» AIM OF THE TASK: Copy every line of the listing that holds the string "Feenders".
_ _ _
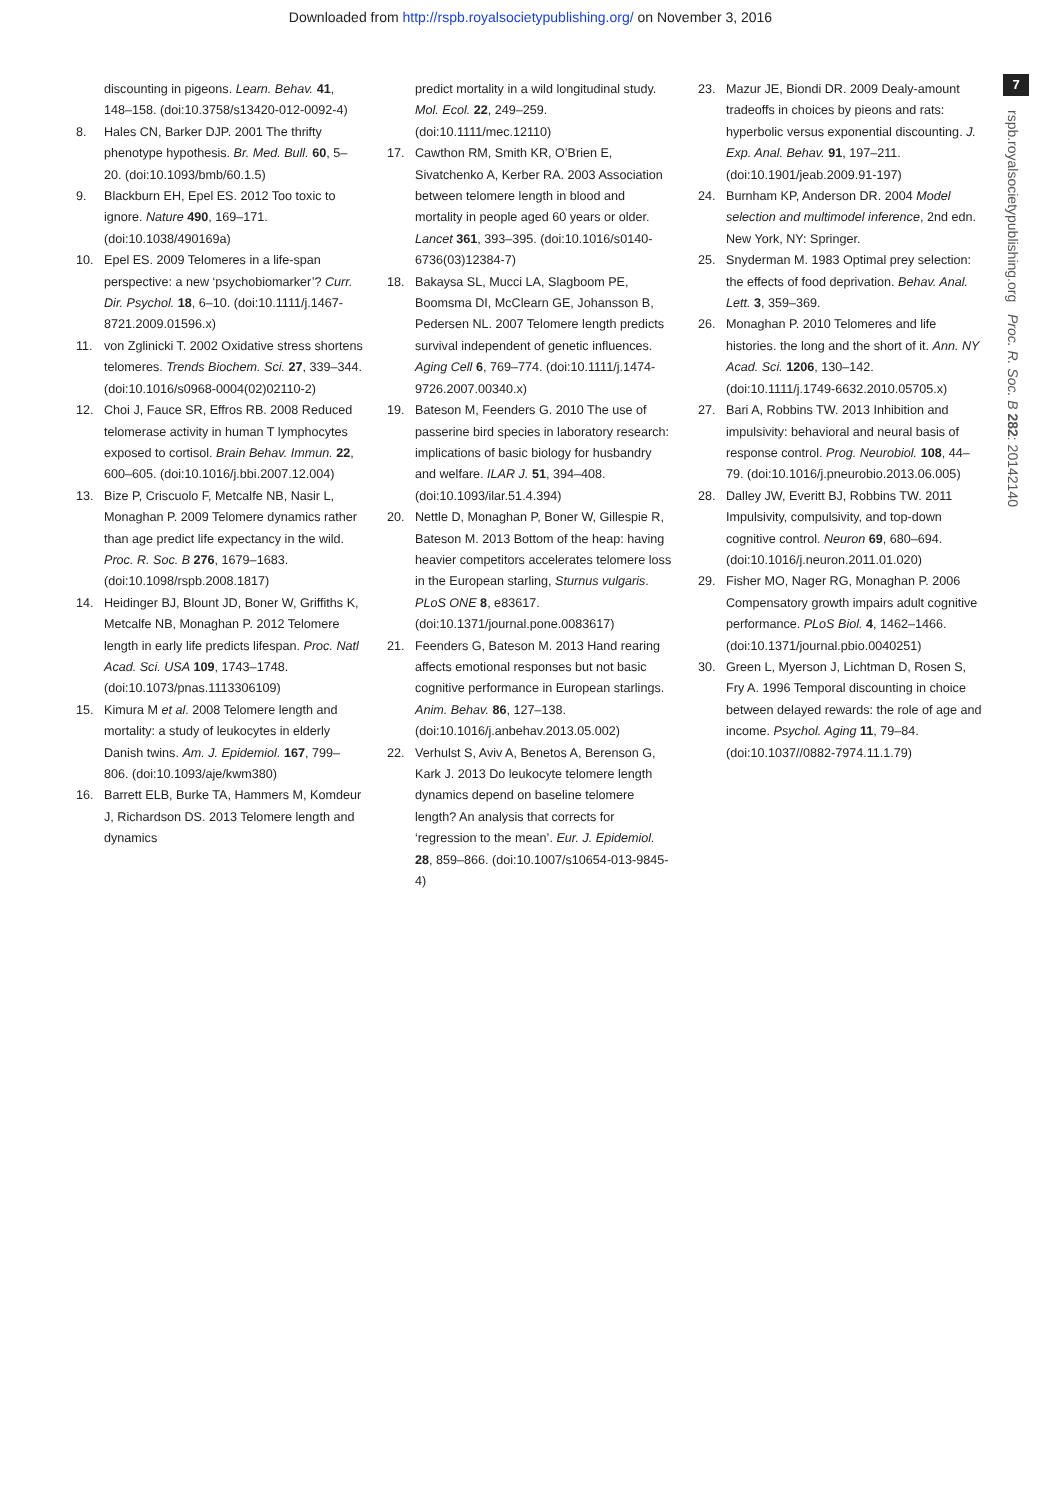Downloaded from http://rspb.royalsocietypublishing.org/ on November 3, 2016
7
rspb.royalsocietypublishing.org Proc. R. Soc. B 282: 20142140
discounting in pigeons. Learn. Behav. 41, 148–158. (doi:10.3758/s13420-012-0092-4)
8. Hales CN, Barker DJP. 2001 The thrifty phenotype hypothesis. Br. Med. Bull. 60, 5–20. (doi:10.1093/bmb/60.1.5)
9. Blackburn EH, Epel ES. 2012 Too toxic to ignore. Nature 490, 169–171. (doi:10.1038/490169a)
10. Epel ES. 2009 Telomeres in a life-span perspective: a new ‘psychobiomarker’? Curr. Dir. Psychol. 18, 6–10. (doi:10.1111/j.1467-8721.2009.01596.x)
11. von Zglinicki T. 2002 Oxidative stress shortens telomeres. Trends Biochem. Sci. 27, 339–344. (doi:10.1016/s0968-0004(02)02110-2)
12. Choi J, Fauce SR, Effros RB. 2008 Reduced telomerase activity in human T lymphocytes exposed to cortisol. Brain Behav. Immun. 22, 600–605. (doi:10.1016/j.bbi.2007.12.004)
13. Bize P, Criscuolo F, Metcalfe NB, Nasir L, Monaghan P. 2009 Telomere dynamics rather than age predict life expectancy in the wild. Proc. R. Soc. B 276, 1679–1683. (doi:10.1098/rspb.2008.1817)
14. Heidinger BJ, Blount JD, Boner W, Griffiths K, Metcalfe NB, Monaghan P. 2012 Telomere length in early life predicts lifespan. Proc. Natl Acad. Sci. USA 109, 1743–1748. (doi:10.1073/pnas.1113306109)
15. Kimura M et al. 2008 Telomere length and mortality: a study of leukocytes in elderly Danish twins. Am. J. Epidemiol. 167, 799–806. (doi:10.1093/aje/kwm380)
16. Barrett ELB, Burke TA, Hammers M, Komdeur J, Richardson DS. 2013 Telomere length and dynamics
predict mortality in a wild longitudinal study. Mol. Ecol. 22, 249–259. (doi:10.1111/mec.12110)
17. Cawthon RM, Smith KR, O’Brien E, Sivatchenko A, Kerber RA. 2003 Association between telomere length in blood and mortality in people aged 60 years or older. Lancet 361, 393–395. (doi:10.1016/s0140-6736(03)12384-7)
18. Bakaysa SL, Mucci LA, Slagboom PE, Boomsma DI, McClearn GE, Johansson B, Pedersen NL. 2007 Telomere length predicts survival independent of genetic influences. Aging Cell 6, 769–774. (doi:10.1111/j.1474-9726.2007.00340.x)
19. Bateson M, Feenders G. 2010 The use of passerine bird species in laboratory research: implications of basic biology for husbandry and welfare. ILAR J. 51, 394–408. (doi:10.1093/ilar.51.4.394)
20. Nettle D, Monaghan P, Boner W, Gillespie R, Bateson M. 2013 Bottom of the heap: having heavier competitors accelerates telomere loss in the European starling, Sturnus vulgaris. PLoS ONE 8, e83617. (doi:10.1371/journal.pone.0083617)
21. Feenders G, Bateson M. 2013 Hand rearing affects emotional responses but not basic cognitive performance in European starlings. Anim. Behav. 86, 127–138. (doi:10.1016/j.anbehav.2013.05.002)
22. Verhulst S, Aviv A, Benetos A, Berenson G, Kark J. 2013 Do leukocyte telomere length dynamics depend on baseline telomere length? An analysis that corrects for ‘regression to the mean’. Eur. J. Epidemiol. 28, 859–866. (doi:10.1007/s10654-013-9845-4)
23. Mazur JE, Biondi DR. 2009 Dealy-amount tradeoffs in choices by pieons and rats: hyperbolic versus exponential discounting. J. Exp. Anal. Behav. 91, 197–211. (doi:10.1901/jeab.2009.91-197)
24. Burnham KP, Anderson DR. 2004 Model selection and multimodel inference, 2nd edn. New York, NY: Springer.
25. Snyderman M. 1983 Optimal prey selection: the effects of food deprivation. Behav. Anal. Lett. 3, 359–369.
26. Monaghan P. 2010 Telomeres and life histories. the long and the short of it. Ann. NY Acad. Sci. 1206, 130–142. (doi:10.1111/j.1749-6632.2010.05705.x)
27. Bari A, Robbins TW. 2013 Inhibition and impulsivity: behavioral and neural basis of response control. Prog. Neurobiol. 108, 44–79. (doi:10.1016/j.pneurobio.2013.06.005)
28. Dalley JW, Everitt BJ, Robbins TW. 2011 Impulsivity, compulsivity, and top-down cognitive control. Neuron 69, 680–694. (doi:10.1016/j.neuron.2011.01.020)
29. Fisher MO, Nager RG, Monaghan P. 2006 Compensatory growth impairs adult cognitive performance. PLoS Biol. 4, 1462–1466. (doi:10.1371/journal.pbio.0040251)
30. Green L, Myerson J, Lichtman D, Rosen S, Fry A. 1996 Temporal discounting in choice between delayed rewards: the role of age and income. Psychol. Aging 11, 79–84. (doi:10.1037//0882-7974.11.1.79)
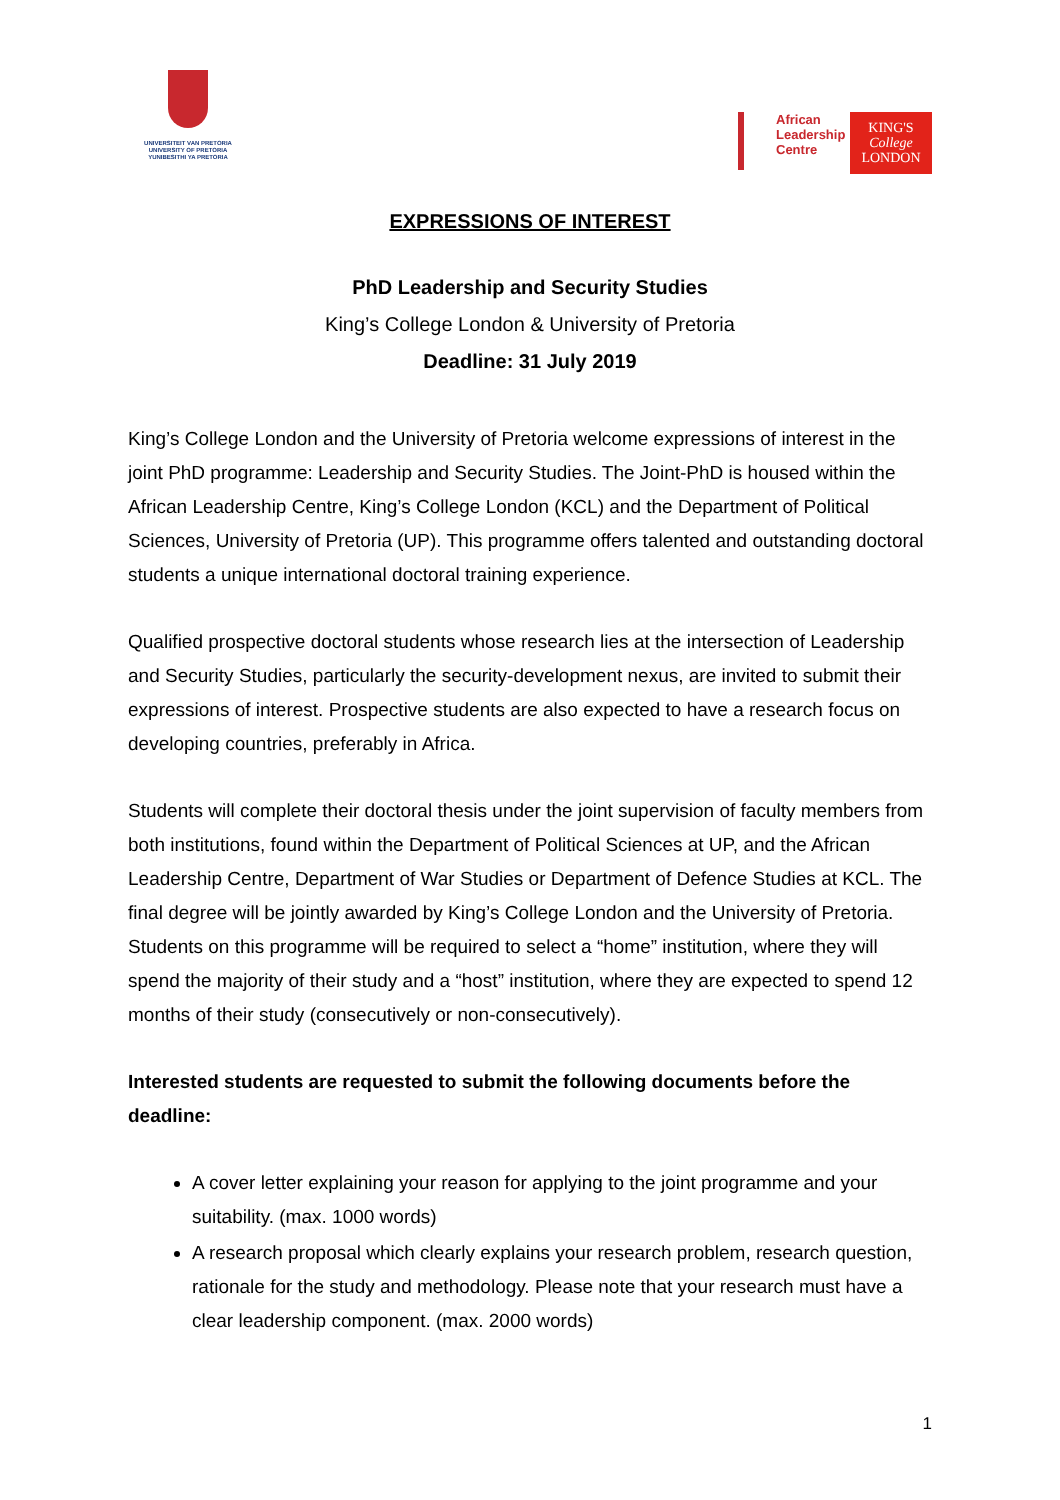UNIVERSITEIT VAN PRETORIA
UNIVERSITY OF PRETORIA
YUNIBESITHI YA PRETORIA
African
Leadership
Centre
KING'S
College
LONDON
EXPRESSIONS OF INTEREST
PhD Leadership and Security Studies
King’s College London & University of Pretoria
Deadline: 31 July 2019
King’s College London and the University of Pretoria welcome expressions of interest in the joint PhD programme: Leadership and Security Studies. The Joint-PhD is housed within the African Leadership Centre, King’s College London (KCL) and the Department of Political Sciences, University of Pretoria (UP). This programme offers talented and outstanding doctoral students a unique international doctoral training experience.
Qualified prospective doctoral students whose research lies at the intersection of Leadership and Security Studies, particularly the security-development nexus, are invited to submit their expressions of interest. Prospective students are also expected to have a research focus on developing countries, preferably in Africa.
Students will complete their doctoral thesis under the joint supervision of faculty members from both institutions, found within the Department of Political Sciences at UP, and the African Leadership Centre, Department of War Studies or Department of Defence Studies at KCL. The final degree will be jointly awarded by King’s College London and the University of Pretoria. Students on this programme will be required to select a “home” institution, where they will spend the majority of their study and a “host” institution, where they are expected to spend 12 months of their study (consecutively or non-consecutively).
Interested students are requested to submit the following documents before the deadline:
A cover letter explaining your reason for applying to the joint programme and your suitability. (max. 1000 words)
A research proposal which clearly explains your research problem, research question, rationale for the study and methodology. Please note that your research must have a clear leadership component. (max. 2000 words)
1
_ _ _
» RESPONSE TO THE TASK:
19. Bateson M, Feenders G. 2010 The use of passerine bird species in laboratory research: implications of basic biology for husbandry and welfare. ILAR J. 51, 394–408. (doi:10.1093/ilar.51.4.394)
21. Feenders G, Bateson M. 2013 Hand rearing affects emotional responses but not basic cognitive performance in European starlings. Anim. Behav. 86, 127–138. (doi:10.1016/j.anbehav.2013.05.002)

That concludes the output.